VATICAN CITY, FEB. 17, 2006 (Zenit) - Here is a translation of the homily Benedict XVI delivered Feb. 5 when visiting St. Anne's Parish in the Vatican.

* * *

Dear Brothers and Sisters,

The Gospel [passage] we have just listened to begins with a very nice, beautiful episode but is also full of meaning. The Lord went to the house of Simon Peter and Andrew and found Peter's mother-in-law sick with a fever. He took her by the hand and raised her, the fever left her, and she served them.

Jesus' entire mission is symbolically portrayed in this episode. Jesus, coming from the Father, visited peoples' homes on our earth and found a humanity that was sick, sick with fever, the fever of ideologies, idolatry, forgetfulness of God. The Lord gives us his hand, lifts us up and heals us.

And he does so in all ages; he takes us by the hand with his Word, thereby dispelling the fog of ideologies and forms of idolatry. He takes us by the hand in the sacraments, he heals us from the fever of our passions and sins through absolution in the sacrament of reconciliation.

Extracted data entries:

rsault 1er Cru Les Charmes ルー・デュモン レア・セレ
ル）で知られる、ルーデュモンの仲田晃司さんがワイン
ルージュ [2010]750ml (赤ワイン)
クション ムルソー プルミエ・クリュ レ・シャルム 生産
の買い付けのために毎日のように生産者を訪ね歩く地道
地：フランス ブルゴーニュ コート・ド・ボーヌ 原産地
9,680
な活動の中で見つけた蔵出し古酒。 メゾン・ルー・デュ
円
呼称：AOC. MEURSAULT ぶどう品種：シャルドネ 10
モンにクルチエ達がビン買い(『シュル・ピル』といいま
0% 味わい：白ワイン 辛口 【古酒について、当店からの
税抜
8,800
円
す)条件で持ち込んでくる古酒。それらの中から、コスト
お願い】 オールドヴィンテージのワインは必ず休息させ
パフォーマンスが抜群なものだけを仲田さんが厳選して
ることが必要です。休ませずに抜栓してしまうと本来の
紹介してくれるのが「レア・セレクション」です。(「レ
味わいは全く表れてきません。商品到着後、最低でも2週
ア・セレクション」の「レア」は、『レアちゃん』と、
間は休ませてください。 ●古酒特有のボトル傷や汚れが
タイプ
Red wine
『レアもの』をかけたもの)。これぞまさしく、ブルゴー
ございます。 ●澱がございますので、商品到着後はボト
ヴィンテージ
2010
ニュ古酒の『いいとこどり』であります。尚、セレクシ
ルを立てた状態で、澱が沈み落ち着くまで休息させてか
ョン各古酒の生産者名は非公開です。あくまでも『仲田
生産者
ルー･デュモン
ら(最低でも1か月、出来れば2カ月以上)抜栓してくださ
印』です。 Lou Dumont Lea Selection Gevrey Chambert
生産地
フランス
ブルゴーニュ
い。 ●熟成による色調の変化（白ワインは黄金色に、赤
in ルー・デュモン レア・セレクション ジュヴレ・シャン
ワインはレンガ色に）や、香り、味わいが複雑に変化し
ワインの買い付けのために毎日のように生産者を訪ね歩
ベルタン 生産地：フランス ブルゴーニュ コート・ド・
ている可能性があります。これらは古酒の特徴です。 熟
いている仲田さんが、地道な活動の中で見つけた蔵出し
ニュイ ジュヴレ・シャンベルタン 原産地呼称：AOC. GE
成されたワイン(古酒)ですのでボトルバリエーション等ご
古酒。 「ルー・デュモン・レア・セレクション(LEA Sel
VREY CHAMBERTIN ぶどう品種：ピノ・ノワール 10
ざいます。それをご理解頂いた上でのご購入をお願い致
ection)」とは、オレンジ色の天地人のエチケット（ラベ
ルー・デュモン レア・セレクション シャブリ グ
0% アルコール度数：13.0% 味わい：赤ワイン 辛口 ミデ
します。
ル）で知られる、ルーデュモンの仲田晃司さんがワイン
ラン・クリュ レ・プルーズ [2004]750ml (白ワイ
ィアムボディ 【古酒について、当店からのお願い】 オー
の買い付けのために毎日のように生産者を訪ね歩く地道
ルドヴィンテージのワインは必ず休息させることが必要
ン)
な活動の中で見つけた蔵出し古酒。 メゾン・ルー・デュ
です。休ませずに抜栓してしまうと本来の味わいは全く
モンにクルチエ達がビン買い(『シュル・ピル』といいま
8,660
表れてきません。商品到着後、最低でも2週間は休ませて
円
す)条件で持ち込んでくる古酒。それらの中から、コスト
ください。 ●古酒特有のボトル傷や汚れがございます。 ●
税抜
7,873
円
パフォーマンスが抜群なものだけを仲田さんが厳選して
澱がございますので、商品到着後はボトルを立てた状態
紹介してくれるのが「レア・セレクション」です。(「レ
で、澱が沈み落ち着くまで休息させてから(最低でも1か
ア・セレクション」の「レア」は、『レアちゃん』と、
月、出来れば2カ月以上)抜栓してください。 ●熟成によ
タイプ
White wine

TASK LIST:
A – In the homily, list the things that the humanity Jesus found was "sick with fever" from.
B – Write the next part of the homily, starting right after its last sentence.

ANSWERS FOR THIS EXERCISE:
A –
- Ideologies
- Idolatry
- Forgetfulness of God

B –
He gives us the possibility to raise ourselves, to stand before God and before men and women. And precisely with this content of the Sunday liturgy, the Lord comes to meet us, he takes us by the hand, raises us and heals us ever anew with the gift of his words, the gift of himself.

But the second part of this episode is also important. This woman who has just been healed, the Gospel says, begins to serve them. She sets to work immediately to be available to others, and thus becomes a representative of so many good women, mothers, grandmothers, women in various professions, who are available, who get up and serve and are the soul of the family, the soul of the parish.

And here, on looking at the painting above the altar, we see that they do not only perform external services; St. Anne is introducing her great daughter, Our Lady, to the sacred Scriptures, to the hope of Israel, for which she was precisely to be the place of its fulfillment.

Moreover, women were the first messengers of the word of God in the Gospel, they were true evangelists. And it seems to me that this Gospel, with this apparently very modest episode, is offering us in this very Church of St. Anne an opportunity to say a heartfelt "thank you" to all the women who care for the parish, the women who serve in all its dimensions, who help us to know the Word of God ever anew, not only with our minds but also with our hearts.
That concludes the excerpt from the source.